Figura 8 (a) Aspetto di una camera anteriore stretta e (b) di una camera anteriore normale viste con la lampada a fessura.

 

 

6) Ricordarsi comunque che prima di effettuare l’esame è necessario che il paziente ("dopo essere stato informato dei benefici e dei rischi della valutazione oftalmoscopica del fondo oculare effettuata dopo somministrazione di un agente midriatico") acconsenta esplicitamente a tale esame. Si tratta infatti di una manovra farmacologica con finalità diagnostiche, implicante un certo rischio per il paziente: per la legge italiana può, quindi, essere effettuata soltanto dopo aver ottenuto il consenso del paziente.

 

Il paziente va inoltre informato che avrà difficoltà di messa a fuoco e fastidio alla luce nelle 2-3 ore successive. Per quello stesso periodo di tempo gli sarà sconsigliata la guida dell’automobile.

 

7) A questo punto si può instillare l’agente midriatico.

Assolutamente non va utilizzata l’atropina che ha un effetto troppo intenso ed una durata di molte ore.

Consigliamo invece la tropicamide all’1% (Visumidriatic) o il ciclopentolato allo 0,5% (Ciclolux); si tratta di anticolinergici che hanno una minore durata d’azione ed un effetto meno intenso. Così in caso di bisogno sarà possibile revertire farmacologicamente la midriasi e la cicloplegia.

8) L’effetto del collirio si manifesta in un tempo variabile dai 10 ai 20 minuti.

9) Alla fine dell’esame si può revertire la midriasi instillando alcune gocce di Pilocarpina all’1%. (Si tratta di un agente colinomimetico che provoca miosi. Attenzione: nel soggetto giovane e nel miope può provocare uno spasmo del muscolo ciliare che si manifesta con dolore e difficoltà di messa a fuoco da lontano).

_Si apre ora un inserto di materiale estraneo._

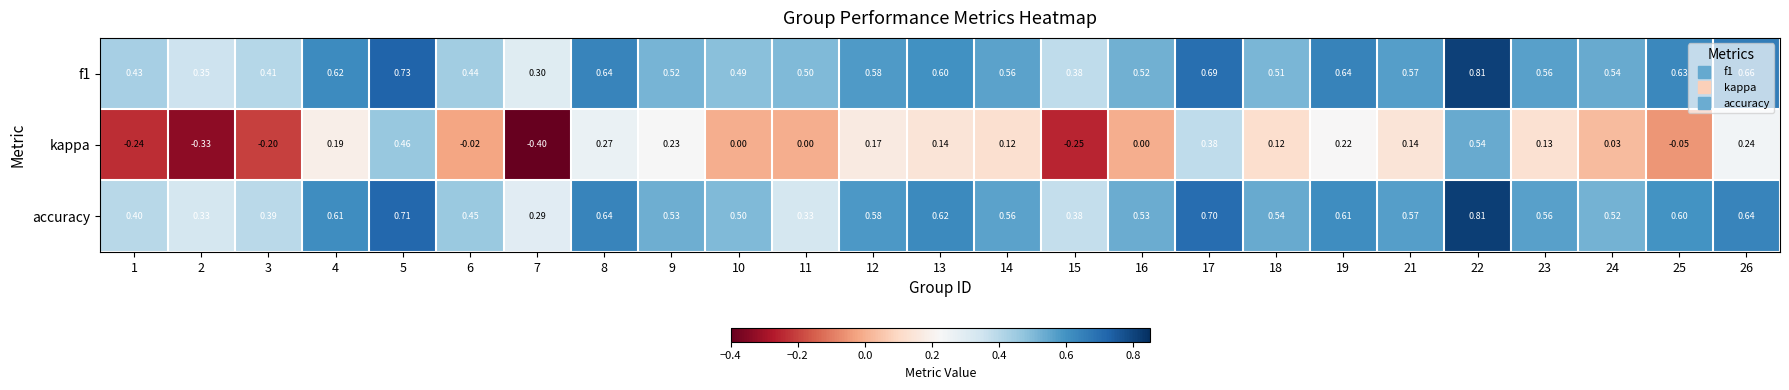

Which series has the largest range (max minus min)?

kappa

10) Dopo aver seguito tutte le istruzioni precedenti, è molto improbabile che si verifichi un attacco di glaucoma acuto. bisogna comunque essere preparati a riconoscere in fretta le manifestazioni caratteristiche (vedi sopra per i sintomi e per la diagnosi) ed in tale eventualità attuare rapidamente lo schema terapeutico riportato in tabella 2.

Tabella 2

SCHEMA TERAPEUTICO PER GLAUCOMA ACUTO

Pilocarpina 4% (collirio): ogni 5 minuti per mezz’ora, e successivamente ogni 30 minuti per le due ore successive, ed in seguito ogni 6 ore. Vanno trattati entrambi gli occhi.

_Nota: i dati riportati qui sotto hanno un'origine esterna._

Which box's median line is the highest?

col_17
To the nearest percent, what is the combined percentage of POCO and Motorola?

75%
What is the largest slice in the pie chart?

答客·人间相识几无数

Acetazolamide (Diamox) per via orale: 500 mg subito ed in seguito 250 mg ogni 6 ore.

Un analgesico (im), se ci sono nausea e vomito.

 

Sarà inoltre necessario essere a conoscenza della sede del pronto soccorso oculistico più vicino e nel caso che il paziente non risponda alla terapia suddetta accompagnarvelo immediatamente: lì si valuterà l’opportunità di effettuare somministrazione di agenti osmotici come glicerolo (per os) o mannitolo (ev) o di attuare altri provvedimenti.

Il paziente va comunque avvisato che nel caso nelle ore successive, dopo il suo ritorno a casa, presenti la pur minima sintomatologia compatibile di attacco di glaucoma acuto dovrà avvertire il medico e recarsi immediatamente al pronto soccorso specificando di aver effettuato una dilatazione midriatica.